Attacks targeting IT firms stir concern, controversy
The Exaramel backdoor, discovered by ESET in 2018, resurfaces in a campaign hitting companies that use an outdated version of a popular IT monitoring tool
France’s national cybersecurity agency ANSSI has disclosed details about an intrusion campaign targeting IT services firms that run the Centreon IT resource monitoring tool. The attacks, which have hit mainly web hosting providers based in France, are thought to have stayed under the radar for up to three years.

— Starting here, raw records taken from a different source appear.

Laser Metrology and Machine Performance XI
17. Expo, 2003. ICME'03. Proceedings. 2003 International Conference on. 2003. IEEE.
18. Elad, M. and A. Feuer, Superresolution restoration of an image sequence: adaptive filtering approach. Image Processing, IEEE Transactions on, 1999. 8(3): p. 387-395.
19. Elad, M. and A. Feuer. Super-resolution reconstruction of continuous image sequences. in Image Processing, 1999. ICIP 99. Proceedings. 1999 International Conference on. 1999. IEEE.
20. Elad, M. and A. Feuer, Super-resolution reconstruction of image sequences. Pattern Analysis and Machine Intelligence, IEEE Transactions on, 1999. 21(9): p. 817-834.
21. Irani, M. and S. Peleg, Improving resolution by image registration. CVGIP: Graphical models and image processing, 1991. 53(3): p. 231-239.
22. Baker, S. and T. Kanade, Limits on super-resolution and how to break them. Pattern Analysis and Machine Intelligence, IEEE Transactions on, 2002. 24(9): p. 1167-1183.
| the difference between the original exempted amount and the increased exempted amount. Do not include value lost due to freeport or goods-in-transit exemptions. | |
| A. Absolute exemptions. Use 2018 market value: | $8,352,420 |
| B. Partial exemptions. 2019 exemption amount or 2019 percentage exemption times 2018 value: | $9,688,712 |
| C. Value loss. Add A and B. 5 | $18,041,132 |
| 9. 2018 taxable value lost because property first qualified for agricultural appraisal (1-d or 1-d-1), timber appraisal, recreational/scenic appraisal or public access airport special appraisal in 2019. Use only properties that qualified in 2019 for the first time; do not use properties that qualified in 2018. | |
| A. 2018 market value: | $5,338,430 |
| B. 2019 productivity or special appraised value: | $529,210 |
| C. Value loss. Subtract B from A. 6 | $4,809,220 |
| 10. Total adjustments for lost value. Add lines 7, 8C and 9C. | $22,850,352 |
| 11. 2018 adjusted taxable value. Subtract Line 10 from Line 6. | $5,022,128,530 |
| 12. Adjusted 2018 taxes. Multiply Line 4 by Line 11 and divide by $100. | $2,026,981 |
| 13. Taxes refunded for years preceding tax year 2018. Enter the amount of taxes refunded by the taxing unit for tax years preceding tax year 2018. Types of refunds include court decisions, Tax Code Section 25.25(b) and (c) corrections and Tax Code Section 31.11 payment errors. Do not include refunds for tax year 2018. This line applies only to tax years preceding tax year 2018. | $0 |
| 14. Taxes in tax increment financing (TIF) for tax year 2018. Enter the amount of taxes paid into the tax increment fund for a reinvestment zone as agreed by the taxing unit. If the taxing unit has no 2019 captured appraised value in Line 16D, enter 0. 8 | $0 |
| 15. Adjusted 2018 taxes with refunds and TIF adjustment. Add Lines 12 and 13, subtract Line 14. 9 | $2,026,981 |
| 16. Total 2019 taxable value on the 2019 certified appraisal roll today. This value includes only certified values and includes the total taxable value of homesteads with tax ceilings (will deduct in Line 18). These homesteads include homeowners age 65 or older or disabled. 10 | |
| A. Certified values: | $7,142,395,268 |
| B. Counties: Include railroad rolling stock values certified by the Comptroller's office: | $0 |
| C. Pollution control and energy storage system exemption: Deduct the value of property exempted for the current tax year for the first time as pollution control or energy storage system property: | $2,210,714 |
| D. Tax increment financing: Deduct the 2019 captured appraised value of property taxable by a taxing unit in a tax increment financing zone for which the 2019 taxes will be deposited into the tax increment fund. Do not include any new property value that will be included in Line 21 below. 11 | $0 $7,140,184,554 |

“On compromised systems, ANSSI discovered the presence of a backdoor in the form of a webshell dropped on several Centreon servers exposed to the internet. This backdoor was identified as being the P.A.S. webshell, version number 3.1.4. On the same servers, ANSSI found another backdoor identical to one described by ESET and named Exaramel,” said the agency.

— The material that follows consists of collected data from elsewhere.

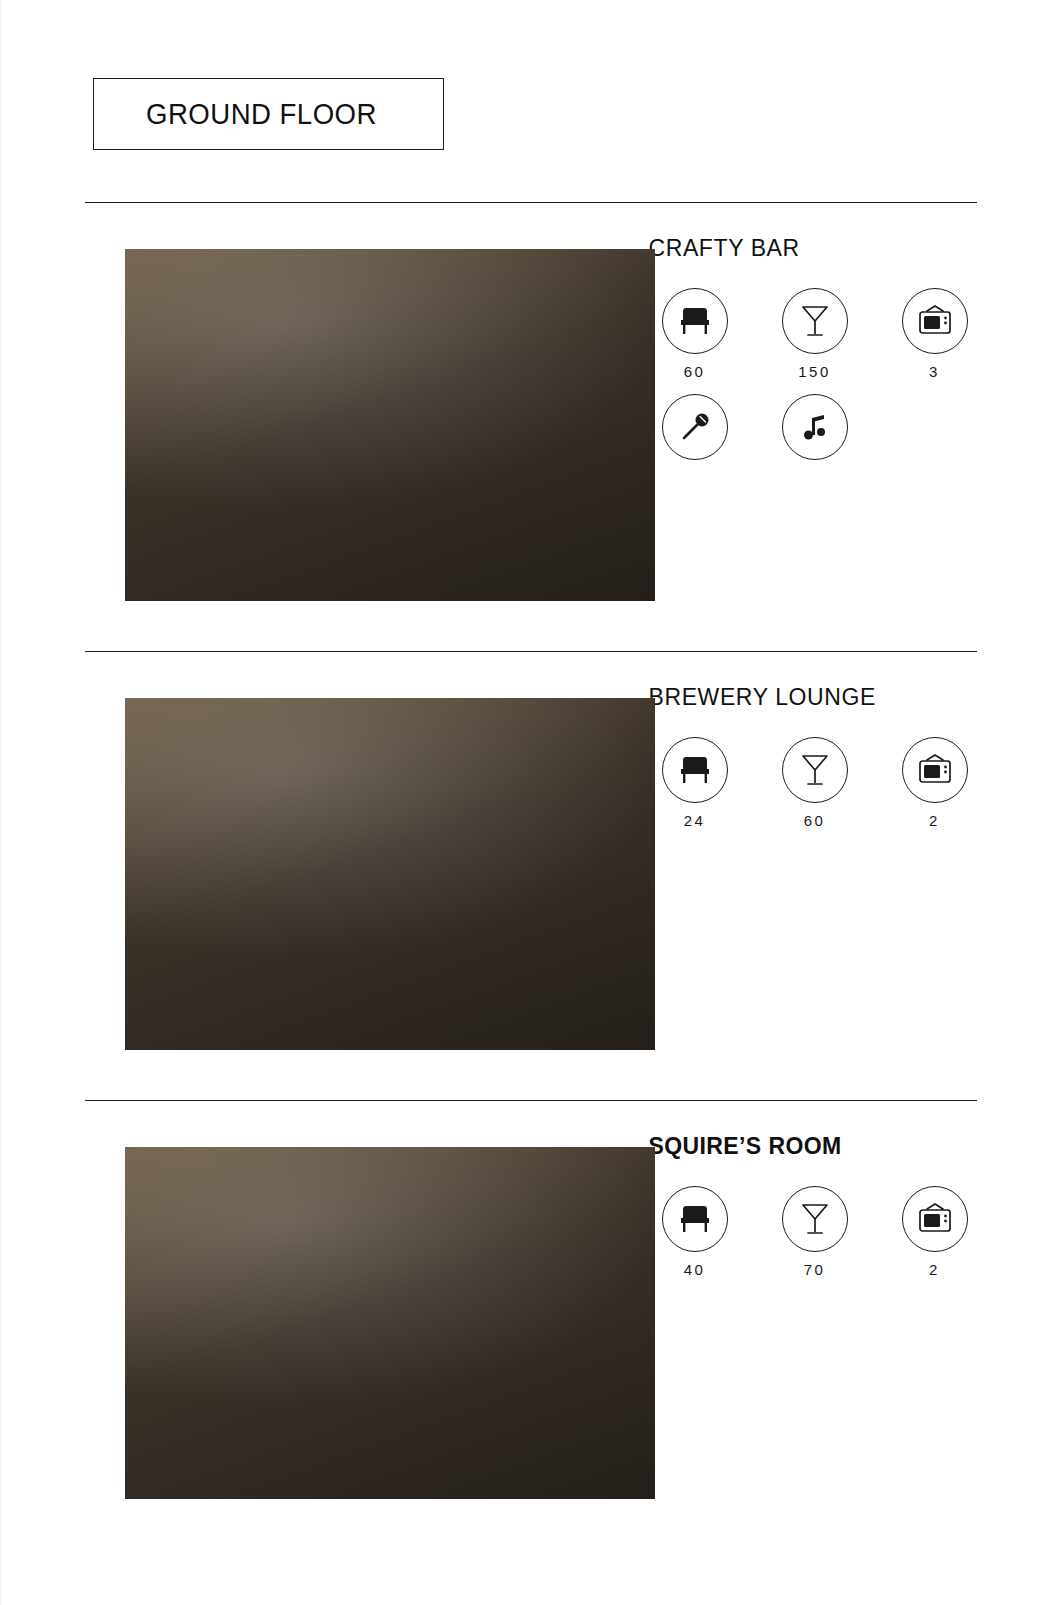Ground Floor
Crafty Bar
60
150
3
Brewery Lounge
24
60
2
Squire’s Room
40
70
2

Indeed, the latter was discovered and analyzed by ESET researchers in 2018. Exaramel is an upgrade of the backdoor that was at the heart of Industroyer, which caused an hour-long blackout in and around Ukraine’s capital, Kiev, in late 2016. However, ESET detected Exaramel at an organization that is not an industrial facility – similarly to ANSSI, after all. Both Exaramel and Industroyer are the work of the TeleBots (aka Sandworm) APT group, which also unleashed the NotPetya (aka DiskCoder.C) wiper disguised as ransomware in 2017. TeleBots is descended from BlackEnergy, a group whose eponymously named malware was responsible for a power outage that affected a quarter of a million homes in Ukraine in late 2015.

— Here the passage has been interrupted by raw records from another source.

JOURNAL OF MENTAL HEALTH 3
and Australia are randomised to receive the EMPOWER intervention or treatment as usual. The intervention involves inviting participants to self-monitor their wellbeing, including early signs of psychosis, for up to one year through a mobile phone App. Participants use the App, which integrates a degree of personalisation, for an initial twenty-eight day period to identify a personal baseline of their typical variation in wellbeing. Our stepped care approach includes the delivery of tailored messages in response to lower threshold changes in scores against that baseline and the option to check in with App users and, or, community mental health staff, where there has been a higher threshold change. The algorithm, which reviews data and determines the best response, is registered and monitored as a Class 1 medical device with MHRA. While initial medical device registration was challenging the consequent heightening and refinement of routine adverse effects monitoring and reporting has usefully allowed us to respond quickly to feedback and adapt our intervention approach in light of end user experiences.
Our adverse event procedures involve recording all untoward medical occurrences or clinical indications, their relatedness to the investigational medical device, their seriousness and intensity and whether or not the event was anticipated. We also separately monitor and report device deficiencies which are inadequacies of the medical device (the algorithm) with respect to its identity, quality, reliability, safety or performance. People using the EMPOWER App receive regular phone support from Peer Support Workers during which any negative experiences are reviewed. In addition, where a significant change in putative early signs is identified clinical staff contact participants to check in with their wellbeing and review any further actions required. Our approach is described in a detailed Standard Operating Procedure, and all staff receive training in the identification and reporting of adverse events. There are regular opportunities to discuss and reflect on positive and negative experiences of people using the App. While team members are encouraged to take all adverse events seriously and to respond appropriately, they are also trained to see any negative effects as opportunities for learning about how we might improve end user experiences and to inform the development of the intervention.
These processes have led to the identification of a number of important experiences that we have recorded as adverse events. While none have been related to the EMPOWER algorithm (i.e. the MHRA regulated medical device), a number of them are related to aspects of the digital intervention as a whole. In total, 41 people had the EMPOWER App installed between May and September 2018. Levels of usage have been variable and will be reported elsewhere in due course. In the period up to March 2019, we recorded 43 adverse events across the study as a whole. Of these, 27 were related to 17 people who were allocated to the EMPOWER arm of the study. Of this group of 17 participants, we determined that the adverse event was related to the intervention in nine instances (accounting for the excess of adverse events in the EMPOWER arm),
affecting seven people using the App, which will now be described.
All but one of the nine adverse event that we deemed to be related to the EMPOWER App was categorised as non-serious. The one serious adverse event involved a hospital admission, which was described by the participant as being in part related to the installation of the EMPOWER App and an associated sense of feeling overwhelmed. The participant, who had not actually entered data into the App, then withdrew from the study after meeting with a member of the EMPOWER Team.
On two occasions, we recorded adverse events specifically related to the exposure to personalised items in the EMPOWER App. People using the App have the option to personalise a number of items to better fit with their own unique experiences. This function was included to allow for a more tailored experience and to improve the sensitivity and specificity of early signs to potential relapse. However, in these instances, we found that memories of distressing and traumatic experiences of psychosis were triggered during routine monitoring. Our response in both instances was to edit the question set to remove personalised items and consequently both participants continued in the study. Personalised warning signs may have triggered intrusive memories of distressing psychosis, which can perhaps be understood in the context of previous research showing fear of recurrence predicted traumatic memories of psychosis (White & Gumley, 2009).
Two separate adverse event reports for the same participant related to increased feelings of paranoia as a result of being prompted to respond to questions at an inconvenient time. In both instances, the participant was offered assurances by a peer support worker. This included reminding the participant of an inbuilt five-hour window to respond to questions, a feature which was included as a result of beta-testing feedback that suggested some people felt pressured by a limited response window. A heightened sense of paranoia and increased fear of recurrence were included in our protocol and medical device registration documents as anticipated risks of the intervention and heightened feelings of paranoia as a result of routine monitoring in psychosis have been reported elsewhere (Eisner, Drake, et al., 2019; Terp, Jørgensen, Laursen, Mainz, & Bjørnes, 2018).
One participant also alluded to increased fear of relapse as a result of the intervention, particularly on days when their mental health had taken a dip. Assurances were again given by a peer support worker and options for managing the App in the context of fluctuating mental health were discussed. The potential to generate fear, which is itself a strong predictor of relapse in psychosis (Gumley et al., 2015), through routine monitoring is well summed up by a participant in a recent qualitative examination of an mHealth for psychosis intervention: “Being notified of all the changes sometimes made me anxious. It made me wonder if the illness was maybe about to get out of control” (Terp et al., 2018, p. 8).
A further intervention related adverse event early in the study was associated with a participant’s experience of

According to ANSSI, the initial attack vector and the purpose of the campaign against firms running Centreon are unclear. While different in nature, the attacks immediately caused concerns about being potentially as damaging as the sweeping SolarWinds hack.
Outdated and unpatched
Soon after the news broke, Centreon, the developer behind the eponymous monitoring tool, threw new light on the issue. The company stressed that the threat actor infiltrated 15 “entities”, but none from the ranks of its numerous customers, many of which are blue-chip companies.
Importantly, the campaign targeted versions of Centreon’s software that are five years past end-of-life and were used by open-source developers, said the firm. Additionally, contrary to the company’s recommendations, the tools’ web interfaces were exposed to the internet.
The company denied that this was an example of a supply-chain attack and recommended that all users who still run one of the tool’s obsolete versions should update to a newer and supported version.